7 – What do you see the current role of the writer being in larger culture? Do they even have one? What do you think the role of the writer should be?
I think that poetry is uniquely situated to interrogate how power shows up in our language. The English language preserves so many fucked up stories of our culture and history, from pithy sayings we take for granted to the etymology of a single word, and I think the poet can challenge or disrupt those spaces/narratives if they choose. Ultimately, I think the poet can be a conduit for conversation in the world and political education/consciousness building. I go to books looking for conscious dialogue, and all writing is political for me. It’s a matter of who is choosing to disrupt or disengage.

8 - Do you find the process of working with an outside editor difficult or essential (or both)?

I think it depends! On how well they see the work. Working with Rusty/Omnidawn was lovely, but I’ve also been in situations where I’ve felt that we were speaking in two different worlds, and it’s hard to walk the tightrope in those moments so to speak.

9 - What is the best piece of advice you've heard (not necessarily given to you directly)?
Do the next right thing for the right reason.

10 - What kind of writing routine do you tend to keep, or do you even have one? How does a typical day (for you) begin?
I try to write as often as I can. Sometimes life gets in the way. But when I’m able, the best writing habits mean I’m churning out new poems several times a week. Otherwise, my brain feels clogged, and there’s this like backlog that causes my day-to-day to suffer until I put it out on the page again.

11 - When your writing gets stalled, where do you turn or return for (for lack of a better word) inspiration?
A professor in grad school told us when we get stuck write a sonnet as fast as we can. I thought he was crazy for it, but now it’s been half a decade & it’s still my go-to method. Oddly, prosody?!

12 - What fragrance reminds you of home?
Swamp water.

13 - David W. McFadden once said that books come from books, but are there any other forms that influence your work, whether nature, music, science or visual art?

Music especially.

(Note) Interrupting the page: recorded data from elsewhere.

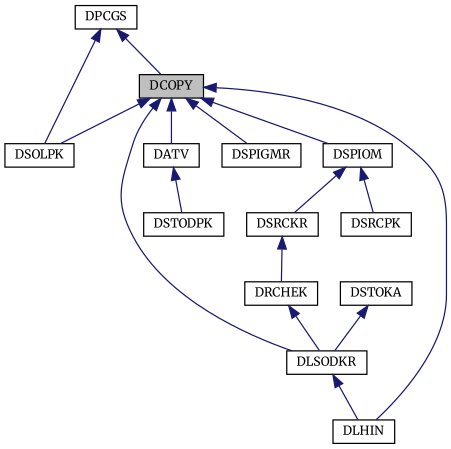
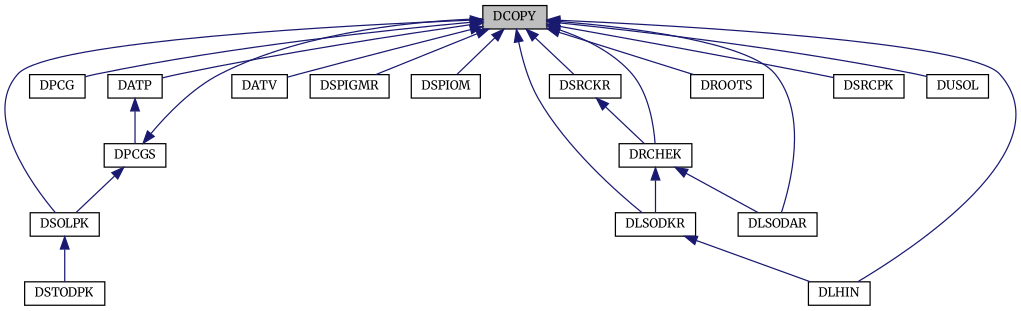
  digraph {
    fontname=Merriweather
    rankdir=TB
    node [color=black fillcolor=white fontname=Merriweather fontsize=10 shape=record style=filled]
    edge [color=midnightblue dir=back fontname=Merriweather fontsize=10 labelfontname=Helvetica labelfontsize=10 style=solid]
    n1 [fillcolor=grey75 fontcolor=black height=0.2 label=DCOPY width=0.4]
+   n2 [height=0.2 label=DATP width=0.4]
+   n3 [height=0.2 label=DPCG width=0.4]
    n4 [height=0.2 label=DSOLPK width=0.4]
    n5 [height=0.2 label=DLSODKR width=0.4]
    n6 [height=0.2 label=DATV width=0.4]
    n7 [height=0.2 label=DSPIGMR width=0.4]
    n8 [height=0.2 label=DSPIOM width=0.4]
    n9 [height=0.2 label=DLHIN width=0.4]
+   n10 [height=0.2 label=DLSODAR width=0.4]
    n11 [height=0.2 label=DRCHEK width=0.4]
+   n12 [height=0.2 label=DROOTS width=0.4]
    n13 [height=0.2 label=DSRCKR width=0.4]
    n14 [height=0.2 label=DSRCPK width=0.4]
+   n15 [height=0.2 label=DUSOL width=0.4]
    n16 [height=0.2 label=DPCGS width=0.4]
    n17 [height=0.2 label=DSTODPK width=0.4]
-   n18 [height=0.2 label=DSTOKA width=0.4]
+   n1 -> n2
+   n1 -> n3
    n1 -> n4
    n1 -> n5
    n1 -> n6
    n1 -> n7
    n1 -> n8
    n1 -> n9
-   n8 -> n13
-   n8 -> n14
-   n6 -> n17
+   n1 -> n10
+   n1 -> n11
+   n1 -> n12
+   n1 -> n13
+   n1 -> n14
+   n1 -> n15
+   n2 -> n16
+   n4 -> n17
    n5 -> n9
    n11 -> n5
+   n11 -> n10
    n13 -> n11
    n16 -> n1
    n16 -> n4
-   n18 -> n5
  }
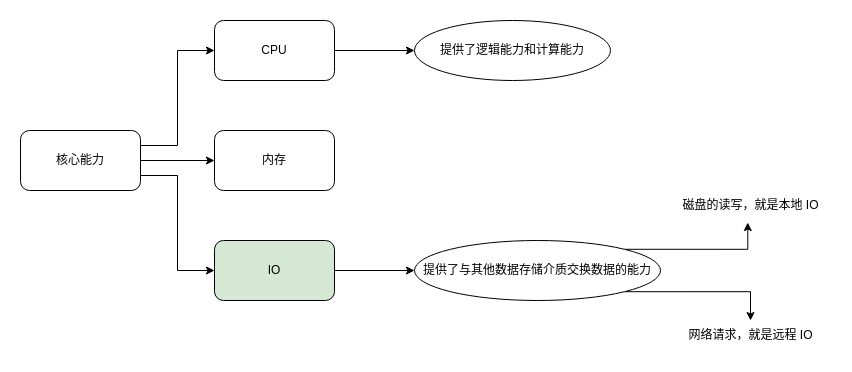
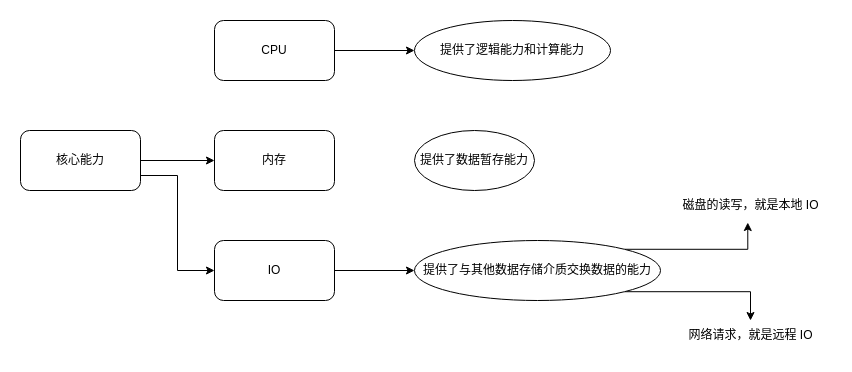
  <mxCell id="0" />
  <mxCell id="1" parent="0" />
- <mxCell id="2" style="edgeStyle=orthogonalEdgeStyle;rounded=0;orthogonalLoop=1;jettySize=auto;html=1;exitX=1;exitY=0.25;exitDx=0;exitDy=0;entryX=0;entryY=0.5;entryDx=0;entryDy=0;" edge="1" parent="1" source="5" target="7"><mxGeometry relative="1" as="geometry" /></mxCell>
  <mxCell id="3" style="edgeStyle=orthogonalEdgeStyle;rounded=0;orthogonalLoop=1;jettySize=auto;html=1;exitX=1;exitY=0.5;exitDx=0;exitDy=0;entryX=0;entryY=0.5;entryDx=0;entryDy=0;" edge="1" parent="1" source="5" target="8"><mxGeometry relative="1" as="geometry" /></mxCell>
  <mxCell id="4" style="edgeStyle=orthogonalEdgeStyle;rounded=0;orthogonalLoop=1;jettySize=auto;html=1;exitX=1;exitY=0.75;exitDx=0;exitDy=0;entryX=0;entryY=0.5;entryDx=0;entryDy=0;" edge="1" parent="1" source="5" target="10"><mxGeometry relative="1" as="geometry" /></mxCell>
  <mxCell id="5" value="核心能力&lt;br&gt;" style="rounded=1;whiteSpace=wrap;html=1;" vertex="1" parent="1"><mxGeometry x="20" y="130" width="120" height="60" as="geometry" /></mxCell>
  <mxCell id="6" value="" style="edgeStyle=orthogonalEdgeStyle;rounded=0;orthogonalLoop=1;jettySize=auto;html=1;" edge="1" parent="1" source="7" target="11"><mxGeometry relative="1" as="geometry" /></mxCell>
  <mxCell id="7" value="CPU" style="rounded=1;whiteSpace=wrap;html=1;" vertex="1" parent="1"><mxGeometry x="214" y="20" width="120" height="60" as="geometry" /></mxCell>
  <mxCell id="8" value="内存" style="rounded=1;whiteSpace=wrap;html=1;" vertex="1" parent="1"><mxGeometry x="214" y="130" width="120" height="60" as="geometry" /></mxCell>
  <mxCell id="9" value="" style="edgeStyle=orthogonalEdgeStyle;rounded=0;orthogonalLoop=1;jettySize=auto;html=1;" edge="1" parent="1" source="10" target="15"><mxGeometry relative="1" as="geometry" /></mxCell>
- <mxCell id="10" value="IO" style="rounded=1;whiteSpace=wrap;html=1;fillColor=#d5e8d4;" vertex="1" parent="1"><mxGeometry x="214" y="240" width="120" height="60" as="geometry" /></mxCell>
+ <mxCell id="10" value="IO" style="rounded=1;whiteSpace=wrap;html=1;" vertex="1" parent="1"><mxGeometry x="214" y="240" width="120" height="60" as="geometry" /></mxCell>
  <mxCell id="11" value="提供了逻辑能力和计算能力" style="ellipse;whiteSpace=wrap;html=1;rounded=1;" vertex="1" parent="1"><mxGeometry x="414" y="20" width="196" height="60" as="geometry" /></mxCell>
+ <mxCell id="12" value="提供了数据暂存能力" style="ellipse;whiteSpace=wrap;html=1;rounded=1;" vertex="1" parent="1"><mxGeometry x="414" y="130" width="120" height="60" as="geometry" /></mxCell>
  <mxCell id="13" style="edgeStyle=orthogonalEdgeStyle;rounded=0;orthogonalLoop=1;jettySize=auto;html=1;exitX=1;exitY=0;exitDx=0;exitDy=0;entryX=0.483;entryY=1.067;entryDx=0;entryDy=0;entryPerimeter=0;" edge="1" parent="1" source="15" target="16"><mxGeometry relative="1" as="geometry" /></mxCell>
  <mxCell id="14" style="edgeStyle=orthogonalEdgeStyle;rounded=0;orthogonalLoop=1;jettySize=auto;html=1;exitX=1;exitY=1;exitDx=0;exitDy=0;" edge="1" parent="1" source="15" target="17"><mxGeometry relative="1" as="geometry" /></mxCell>
  <mxCell id="15" value="提供了与其他数据存储介质交换数据的能力" style="ellipse;whiteSpace=wrap;html=1;rounded=1;" vertex="1" parent="1"><mxGeometry x="414" y="240" width="246" height="60" as="geometry" /></mxCell>
  <mxCell id="16" value="磁盘的读写，就是本地 IO" style="text;html=1;align=center;verticalAlign=middle;resizable=0;points=[];autosize=1;strokeColor=none;fillColor=none;" vertex="1" parent="1"><mxGeometry x="670" y="190" width="160" height="30" as="geometry" /></mxCell>
  <mxCell id="17" value="网络请求，就是远程 IO" style="text;html=1;align=center;verticalAlign=middle;resizable=0;points=[];autosize=1;strokeColor=none;fillColor=none;" vertex="1" parent="1"><mxGeometry x="675" y="320" width="150" height="30" as="geometry" /></mxCell>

I learned a lot about sound & musicality in poems by studying song lyrics. A friend once even tried to teach me how to battle rap, and I’m not saying I was any good, but I am saying that learning how to write a rap verse entirely changed my understanding of rhythm.

I haven’t tried to translate in quite some time, and I honestly doubt I could now, but working in translation & studying other languages completely changed how I see writing as well.

14 - What other writers or writings are important for your work, or simply your life outside of your work?
Diane di Prima & the tao te ching.

15 - What would you like to do that you haven't yet done?
I would like to blend my poetry with visual art! I’ve been really tempted to get into printmaking, but so far haven’t found the time.

16 - If you could pick any other occupation to attempt, what would it be? Or, alternately, what do you think you would have ended up doing had you not been a writer?
There was a time I thought I’d get into policy/law. I was a debate nerd as a child. I don’t think that’d be my route today, but I do think nonprofit work or social justice work is important to me. I could see myself diving into a justice org if I wasn’t teaching/writing now. I still spend time working in the community on the side wherever I can.

17 - What made you write, as opposed to doing something else?
I can’t make it stop. It’s like a trance for me. I go somewhere I can’t reach elsewise.

18 - What was the last great book you read? What was the last great film?
DMZ Colony by Don Mee Choi. I hate to say it, but I rarely watch films. It’s been awhile, but the last one I really recall watching and changing me is Moonlight.

19 - What are you currently working on?
I just wrapped up revisions of my first full-length, The Patient is an Unreliable Historian! God-willing, it will be out with Omnidawn in 2024!